Treehopper's C# codebase is split across different assemblies:

  • Treehopper: the base library. Provides the core TreehopperUsb class for using Pin, PWM, I2C, SPI, and UART modules. Requires one of these connectors:
    • Treehopper.Desktop: provides connectivity for traditional .NET Framework applications running on Windows, as well as Mono projects on macOS, or Linux.
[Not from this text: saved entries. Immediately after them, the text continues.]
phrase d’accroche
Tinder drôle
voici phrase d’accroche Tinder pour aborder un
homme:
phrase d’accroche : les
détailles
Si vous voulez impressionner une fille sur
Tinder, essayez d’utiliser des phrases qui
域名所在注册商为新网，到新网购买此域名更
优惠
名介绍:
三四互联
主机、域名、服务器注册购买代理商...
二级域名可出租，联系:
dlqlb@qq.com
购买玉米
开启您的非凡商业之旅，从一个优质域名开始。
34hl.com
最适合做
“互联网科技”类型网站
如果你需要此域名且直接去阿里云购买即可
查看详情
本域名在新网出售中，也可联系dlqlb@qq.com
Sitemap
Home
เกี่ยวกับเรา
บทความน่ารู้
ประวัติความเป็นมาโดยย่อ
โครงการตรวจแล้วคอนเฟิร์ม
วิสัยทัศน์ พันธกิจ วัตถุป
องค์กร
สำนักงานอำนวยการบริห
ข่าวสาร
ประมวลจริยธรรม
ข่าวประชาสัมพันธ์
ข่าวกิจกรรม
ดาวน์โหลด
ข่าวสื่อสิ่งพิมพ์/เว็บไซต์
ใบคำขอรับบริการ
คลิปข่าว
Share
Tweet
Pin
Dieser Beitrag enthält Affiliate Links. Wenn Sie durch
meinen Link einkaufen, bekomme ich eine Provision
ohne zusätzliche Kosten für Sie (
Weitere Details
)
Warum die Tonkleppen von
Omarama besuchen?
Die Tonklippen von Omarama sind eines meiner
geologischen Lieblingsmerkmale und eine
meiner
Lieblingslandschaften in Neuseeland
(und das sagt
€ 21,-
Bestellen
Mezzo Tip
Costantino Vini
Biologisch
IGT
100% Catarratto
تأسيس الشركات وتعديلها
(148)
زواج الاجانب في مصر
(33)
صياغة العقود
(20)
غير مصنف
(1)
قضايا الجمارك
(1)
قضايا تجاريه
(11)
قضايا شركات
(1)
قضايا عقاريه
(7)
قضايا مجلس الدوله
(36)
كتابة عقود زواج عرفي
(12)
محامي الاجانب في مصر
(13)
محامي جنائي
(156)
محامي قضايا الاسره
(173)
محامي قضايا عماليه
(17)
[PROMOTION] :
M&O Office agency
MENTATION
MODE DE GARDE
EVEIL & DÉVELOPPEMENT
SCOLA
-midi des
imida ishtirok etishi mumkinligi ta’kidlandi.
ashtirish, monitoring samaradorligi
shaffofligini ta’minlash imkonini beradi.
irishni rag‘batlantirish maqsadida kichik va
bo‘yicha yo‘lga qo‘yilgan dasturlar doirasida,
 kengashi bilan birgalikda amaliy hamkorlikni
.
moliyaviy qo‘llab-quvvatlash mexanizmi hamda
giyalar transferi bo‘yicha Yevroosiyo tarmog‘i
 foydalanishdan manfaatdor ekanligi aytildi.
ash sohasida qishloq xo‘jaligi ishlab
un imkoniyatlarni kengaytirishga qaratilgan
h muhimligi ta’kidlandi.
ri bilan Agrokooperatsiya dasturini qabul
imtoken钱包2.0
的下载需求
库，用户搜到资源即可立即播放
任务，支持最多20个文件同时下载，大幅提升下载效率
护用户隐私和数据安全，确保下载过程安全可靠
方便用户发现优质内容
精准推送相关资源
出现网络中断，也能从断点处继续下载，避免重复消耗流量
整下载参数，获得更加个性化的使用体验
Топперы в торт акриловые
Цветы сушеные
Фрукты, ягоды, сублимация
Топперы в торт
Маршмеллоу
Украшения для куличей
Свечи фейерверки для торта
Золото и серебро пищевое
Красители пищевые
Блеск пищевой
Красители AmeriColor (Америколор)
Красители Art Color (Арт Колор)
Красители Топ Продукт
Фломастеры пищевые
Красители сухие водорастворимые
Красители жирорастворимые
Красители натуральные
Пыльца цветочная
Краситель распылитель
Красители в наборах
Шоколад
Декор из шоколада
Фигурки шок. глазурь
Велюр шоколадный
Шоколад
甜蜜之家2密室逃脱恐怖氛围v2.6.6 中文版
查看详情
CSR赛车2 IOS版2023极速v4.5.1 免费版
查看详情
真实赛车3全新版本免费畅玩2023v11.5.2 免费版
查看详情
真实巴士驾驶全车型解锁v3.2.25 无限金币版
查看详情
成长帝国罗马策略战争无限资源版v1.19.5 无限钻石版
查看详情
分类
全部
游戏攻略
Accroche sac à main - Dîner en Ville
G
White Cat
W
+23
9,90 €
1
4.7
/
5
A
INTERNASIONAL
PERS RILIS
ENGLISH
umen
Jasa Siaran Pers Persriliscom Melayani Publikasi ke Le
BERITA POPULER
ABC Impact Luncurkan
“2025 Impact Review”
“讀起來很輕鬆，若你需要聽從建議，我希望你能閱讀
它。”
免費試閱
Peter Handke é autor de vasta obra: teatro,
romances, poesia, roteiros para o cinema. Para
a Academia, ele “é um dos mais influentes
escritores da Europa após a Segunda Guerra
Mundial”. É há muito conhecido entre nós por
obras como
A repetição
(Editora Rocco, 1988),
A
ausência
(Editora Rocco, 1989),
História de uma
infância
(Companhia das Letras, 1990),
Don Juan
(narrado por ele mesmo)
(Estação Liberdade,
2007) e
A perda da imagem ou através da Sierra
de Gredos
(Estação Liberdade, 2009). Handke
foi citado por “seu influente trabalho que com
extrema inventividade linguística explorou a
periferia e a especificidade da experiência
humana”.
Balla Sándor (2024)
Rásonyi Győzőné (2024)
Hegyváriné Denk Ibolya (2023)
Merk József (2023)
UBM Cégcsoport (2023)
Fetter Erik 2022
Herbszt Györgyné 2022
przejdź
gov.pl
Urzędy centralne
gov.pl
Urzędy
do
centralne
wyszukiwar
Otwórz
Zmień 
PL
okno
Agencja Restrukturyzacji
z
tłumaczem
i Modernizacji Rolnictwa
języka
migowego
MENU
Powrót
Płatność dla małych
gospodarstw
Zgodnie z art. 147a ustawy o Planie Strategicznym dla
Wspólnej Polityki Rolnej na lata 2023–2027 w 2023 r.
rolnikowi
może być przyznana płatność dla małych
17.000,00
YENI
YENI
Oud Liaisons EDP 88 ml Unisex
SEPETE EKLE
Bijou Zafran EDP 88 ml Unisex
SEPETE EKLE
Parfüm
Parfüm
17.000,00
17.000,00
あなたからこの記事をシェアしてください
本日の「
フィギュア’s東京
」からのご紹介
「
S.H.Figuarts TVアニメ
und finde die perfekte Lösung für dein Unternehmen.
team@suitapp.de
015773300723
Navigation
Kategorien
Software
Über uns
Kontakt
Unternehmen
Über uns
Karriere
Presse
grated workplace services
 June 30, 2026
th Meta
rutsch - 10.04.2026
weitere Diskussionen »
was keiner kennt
Also supports .NET Core 2.0 applications in Windows and Linux.
    • Treehopper.Android: provides connectivity for Xamarin.Android projects.
    • Treehopper.Uwp: provides connectivity for Windows 10 UWP (Windows Store) apps that can be deployed on all Windows 10 platforms.
  • Treehopper.Libraries: provides the Treehopper.Libraries namespace, with support for more than 100 commonly-used ICs and peripherals.

Documentation

If you'd like to browse the C# API to see how we approach things, we recommend checking out the Modules page, which features a curated list of the most relevant Core classes and Libraries organized in a logical manner.

If you're an advanced user that needs to track down a specific class, use the Search bar in the top, or visit the Namespaces page.